Wet civielrechtelijk bestuursverbod - gedraag je netjes
Vanaf 1 juli 2016 is de Wet civielrechtelijk bestuursverbod een feit. Het doel van de wet is om krachtiger te kunnen optreden tegen faillissementsfraude en om te voorkomen dat frauderende bestuurders hun werk via andere rechtspersonen ‘gewoon’ kunnen voortzetten. Maar het bereik van de wet is breder. Ernstig tegenwerken van de curator kan ook reden zijn voor een verbod. De wet is vormgegeven door nieuwe bepalingen op te nemen in de Faillissementswet. Wanneer kan zo’n bestuursverbod worden opgelegd? Aan wie? En hoe werkt zo’n procedure precies?
Bestaande mogelijkheden
Het bestuursverbod is niet de eerste maatregel om bestuurders aan te pakken. Er zijn al wat civielrechtelijke toezichtinstrumenten. Denk maar aan het interne toezicht door een algemene vergadering van aandeelhouders of het bestaan van een raad van commissarissen.

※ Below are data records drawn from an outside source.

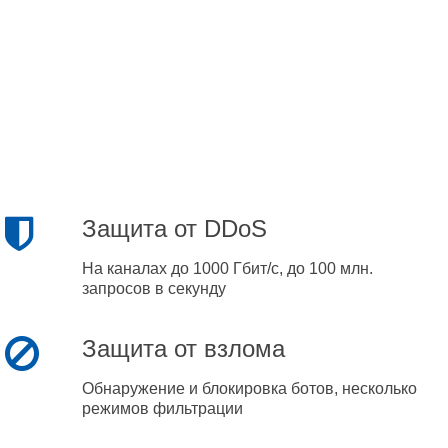
Защита от DDoS
На каналах до 1000 Гбит/с, до 100 млн.
запросов в секунду
Защита от взлома
Обнаружение и блокировка ботов, несколько
режимов фильтрации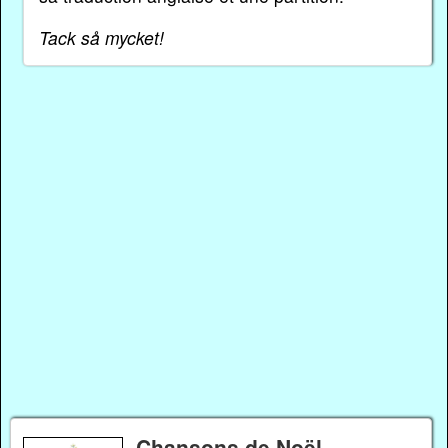
Tack så mycket!
Chansons de Noël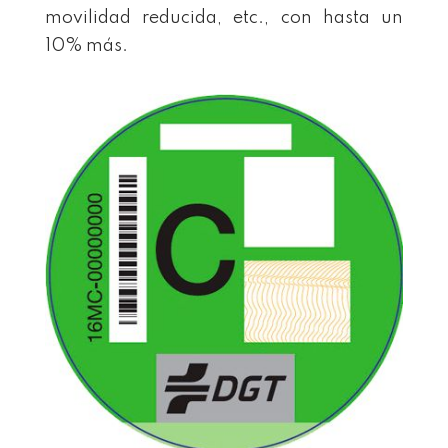
movilidad reducida, etc., con hasta un
10% más.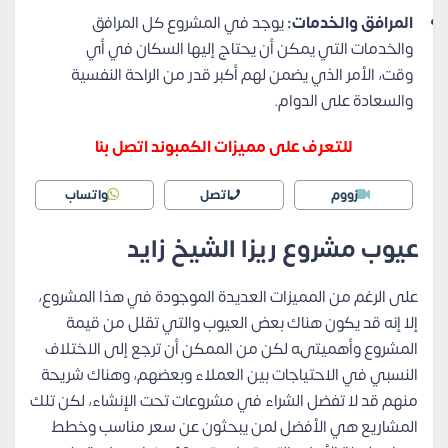
المرافق والخدمات:
يوجد في المشروع كل المرافق
والخدمات التي يمكن أن يحتاج إليها السكان في أي
وقت، الأمر الذي يضمن لهم أكبر قدر من الراحة النفسية
والسعادة على الدوام.
للتعرف على مميزات الكمبوند اتصل بنا
زووم
اتصل
واتساب
عيوب مشروع ريزا الشيخ زايد
على الرغم من المميزات العديدة الموجودة في هذا المشروع،
إلا إنه قد يكون هناك بعض العيوب والتي تقلل من قيمة
المشروع وأهميتىه لكن من الممكن أن ترجع إلى الاختلاف
النسبي في الاحتياجات بين العملاء وبعضهم، وهناك شريحة
منهم قد لا تفضل الشراء في مشروعات تحت الإنشاء، لكن تلك
المشاريع هي الأفضل لمن يبحثون عن سعر مناسب وخطط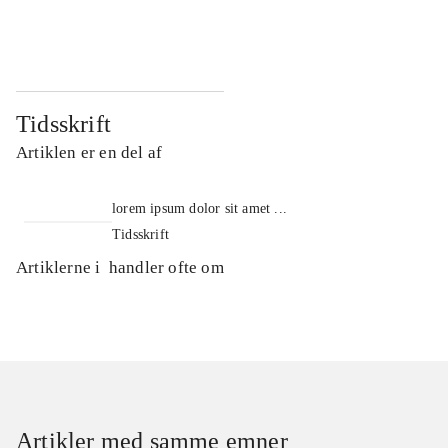
...
...
Tidsskrift
Artiklen er en del af
lorem ipsum dolor sit amet ...
Tidsskrift
Artiklerne i
handler ofte om
Artikler med samme emner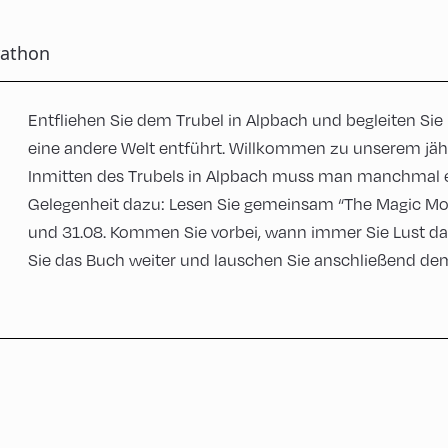
rathon
Entfliehen Sie dem Trubel in Alpbach und begleiten Sie un
eine andere Welt entführt. Willkommen zu unserem jä
Inmitten des Trubels in Alpbach muss man manchmal ei
Gelegenheit dazu: Lesen Sie gemeinsam “The Magic M
und 31.08. Kommen Sie vorbei, wann immer Sie Lust daz
Sie das Buch weiter und lauschen Sie anschließend dem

Bij een stichting kan de rechter een bestuurder uit zijn functie ontslaan als hij zich schuldig maakt aan financieel wanbeheer.
Gronden voor verbod
Om te kijken of er een bestuursverbod moet worden opgelegd, is de periode van drie jaar voorafgaand aan een faillissement van een rechtspersoon belangrijk. Een verbod kan worden opgelegd als in die periode:
-
Een bestuurder aansprakelijk is in de zin van artikel 2:138 of 2:248 BW (onbehoorlijk bestuur)
-
Een bestuurder doelbewust rechtshandelingen heeft verricht waardoor schuldeisers zijn benadeeld (paulianeus handelen)
-
Een bestuurder ernstig tekortschiet in zijn informatie- of medewerkingsverplichting jegens de curator
-
Een bestuurder zich al meerdere malen schuldig heeft gemaakt aan een faillissement
-
Een bestuurder zich schuldig heeft gemaakt aan schending van de belastingplicht.
Procedure verbod
Het is uiteindelijk de rechter die een bestuursverbod oplegt. Nu zijn er slechts twee partijen die een verzoek daartoe kunnen indienen bij de rechtbank. De curator in een faillissement. Hij is verantwoordelijk voor de goede afwikkeling van het faillissement en daarom als beste in staat om te beoordelen of een bestuursverbod op z’n plaats is. Overleg met de schuldeisers is mogelijk. Daarnaast krijgt het Openbaar Ministerie een zelfstandige bevoegdheid om een verzoek in te dienen. Dan gaat het om situaties waarbij het algemeen belang in het geding is, bijvoorbeeld bij mensen die beroepsfraudeurs zijn.
Rechtsgevolgen verbod
De rechter kan voor maximaal vijf jaar een verbod opleggen. Als een bestuursverbod is opgelegd heeft dat een aantal rechtsgevolgen. Zo kan de persoon om wie het gaat niet langer zijn taak als bestuurder uitoefenen bij de failliete rechtspersoon en andere rechtspersonen waar hij bestuurder is. Verder kan de persoon in kwestie niet opnieuw tot bestuurder worden benoemd. Zo’n verbod wordt geregistreerd waardoor het voor iedereen gemakkelijk is na te gaan of iemand ‘schoon’ is of een verbod heeft. Tot slot mag zo iemand niet worden benoemd tot commissaris.
Handhaving
De vraag is natuurlijk hoe dit systeem wordt gehandhaafd. Een belangrijke rol is weggelegd voor de notaris en de Kamer van Koophandel. Zij mogen niet meewerken aan de oprichting en inschrijving van een rechtspersoon waarin een bestuurder wordt benoemd die een bestuursverbod heeft opgelegd gekregen.